In the funding bill for the Homeland Security Department that it passed on Thursday, the House restricted more than half of the nearly $83 million budget for a massive data center until DHS develops ways to ensure there is enough power to sustain operations.
The fiscal 2010 Homeland Security appropriations bill requires the department to spend $38.5 million to upgrade the power capabilities at the National Center for Critical Information Processing and Storage, known as Data Center One and based at NASA's Stennis Space Center, near the Gulf Coast in Mississippi. Homeland Security cannot spend the remaining $45 million on building out the data center, which will provide information processing for the entire department, until DHS officials can make certain the data center has enough power and uses green technologies to reduce demand.
"None of the funds provided . . . shall be used for data center development other than for Data Center One until the chief information officer certifies that Data Center One is fully utilized as the department's primary data storage center at the highest capacity throughout the fiscal year," according to the conference report that accompanies the bill.
The Senate has yet to vote on the conference appropriations bill.
The Navy is acting as a co-contractor and program manager for the data center, which will create unusually high demands on the electrical power supply for the facility. "One of the challenges of the [Stennis data center] is the amount of power coming into the facility combined with the amount of power coming into the Navy base," said Pat Schambach, general manager of homeland security programs at Computer Sciences Corp., the prime contractor that operates Data Center One for DHS. "The facilities were never designed to have the power that data centers require."
In July 2008, DHS awarded a $390 million contract to CSC to operate the center and the contractor officially took over operation three months later.
Data Center One is partially filled, with five of the department's 24 data centers having been migrated to Stennis. The appropriations bill requires DHS to figure out how to improve power efficiency before it migrates any other data centers.
"As it gets more filled, the power requirement will climb," Schambach said. "Someone on the Hill is smartly trying to say, 'Let's not have the lack of power at the building be a roadblock to getting more capacity into that building.' The recommendations are exactly what needs to be done, [and] as a former CIO [at the Transportation Security Administration] and as a taxpayer, I'm happy with that direction."
DHS will spend the $38.5 million appropriated for the power upgrades in four phases on electrical service and equipment, generators and chilling mechanisms, and information technology, according to FedSources, a consulting firm based in McLean, Va.
The department also is considering strategies to better leverage power, including cloud computing, which would allow e-mail, collaboration and content management software, and other applications to be offered as a service departmentwide.

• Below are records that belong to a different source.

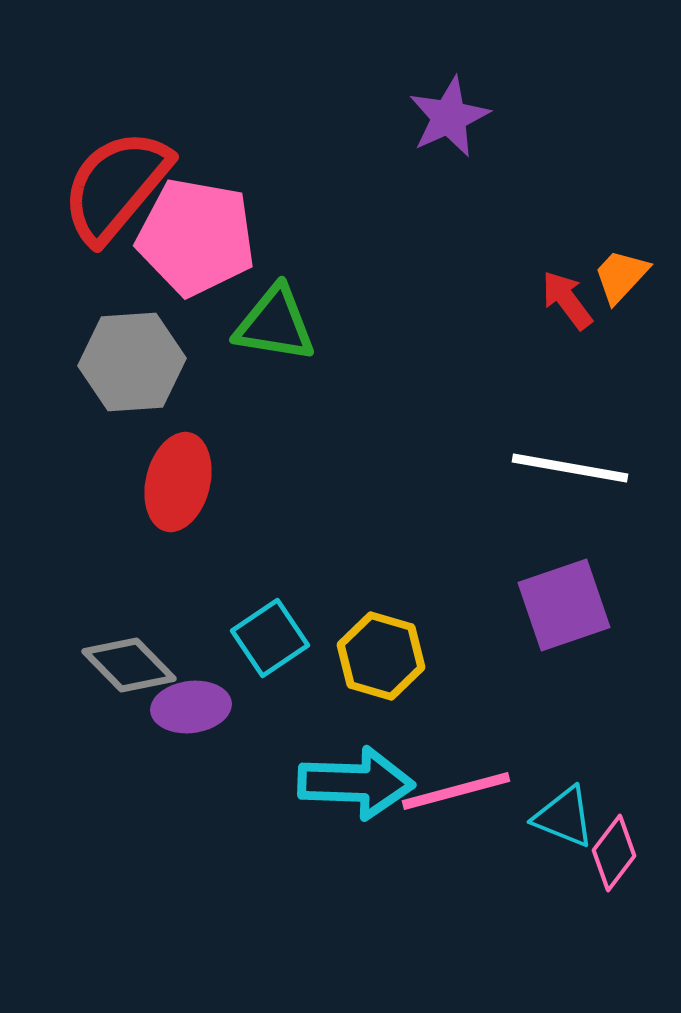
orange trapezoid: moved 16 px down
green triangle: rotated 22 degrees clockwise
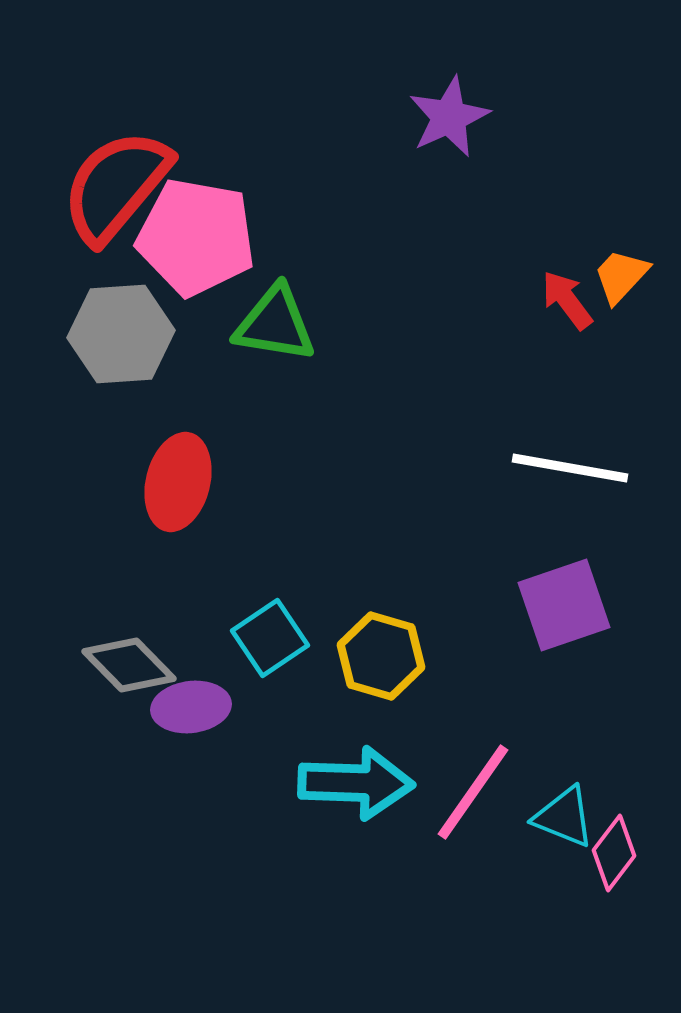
gray hexagon: moved 11 px left, 28 px up
pink line: moved 17 px right, 1 px down; rotated 40 degrees counterclockwise
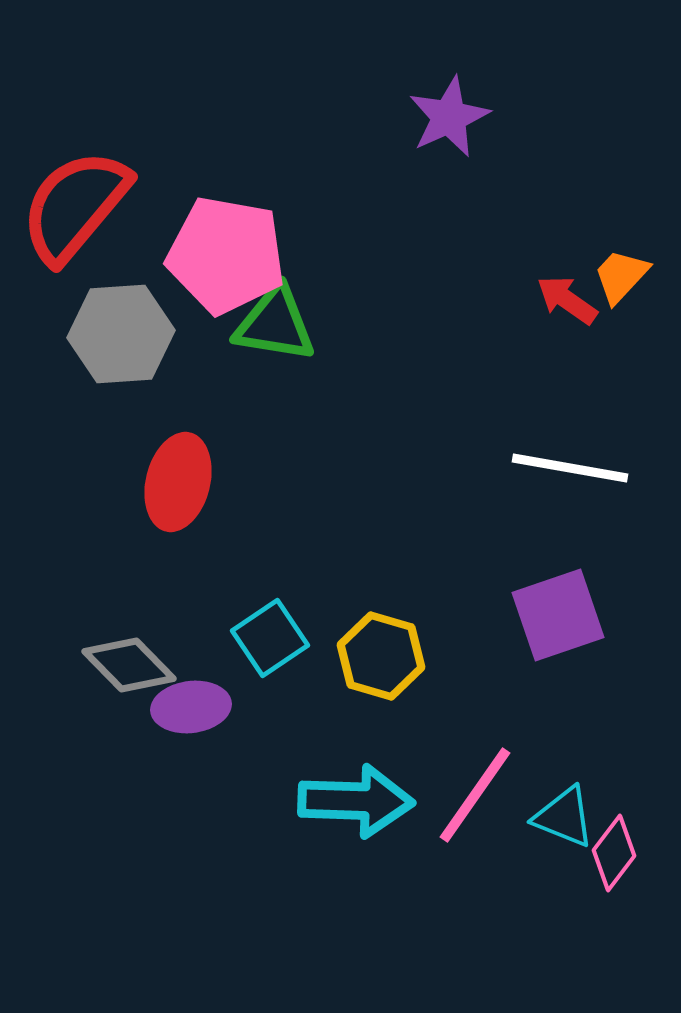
red semicircle: moved 41 px left, 20 px down
pink pentagon: moved 30 px right, 18 px down
red arrow: rotated 18 degrees counterclockwise
purple square: moved 6 px left, 10 px down
cyan arrow: moved 18 px down
pink line: moved 2 px right, 3 px down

"The idea is to not only fill up the data center, but to do it in a smart way by leveraging the gear as much as we can to control demand," Schambach said. "The $38 million is to make sure there's enough power supply coming in, and we're trying to help DHS use that power smartly."
Schambach credits Richard Spires, recently appointed as Homeland Security CIO, for supporting such enterprisewide initiatives. "The question is, what are his priorities and is the whole data center strategy part of what he wants to push?" he asked. "So far his answer has been yes."
Electronic Data Systems, which Hewlett-Packard purchased last year, owns and manages a second data center for DHS that mirrors the one at Stennis. Data Center Two, as it's called, "has all the power it needs," Schambach said, with two power supplies coming into the facility from two providers, as well as a power plant across a river that acts as a third source.
The ultimate goal for DHS is to consolidate all 24 data centers into the two locations by 2013.
"As we build out, we have to ensure that the building itself has the power requirements, the rack space, the proper servers," said DHS spokesman Larry Orluskie. "This is a gradual process."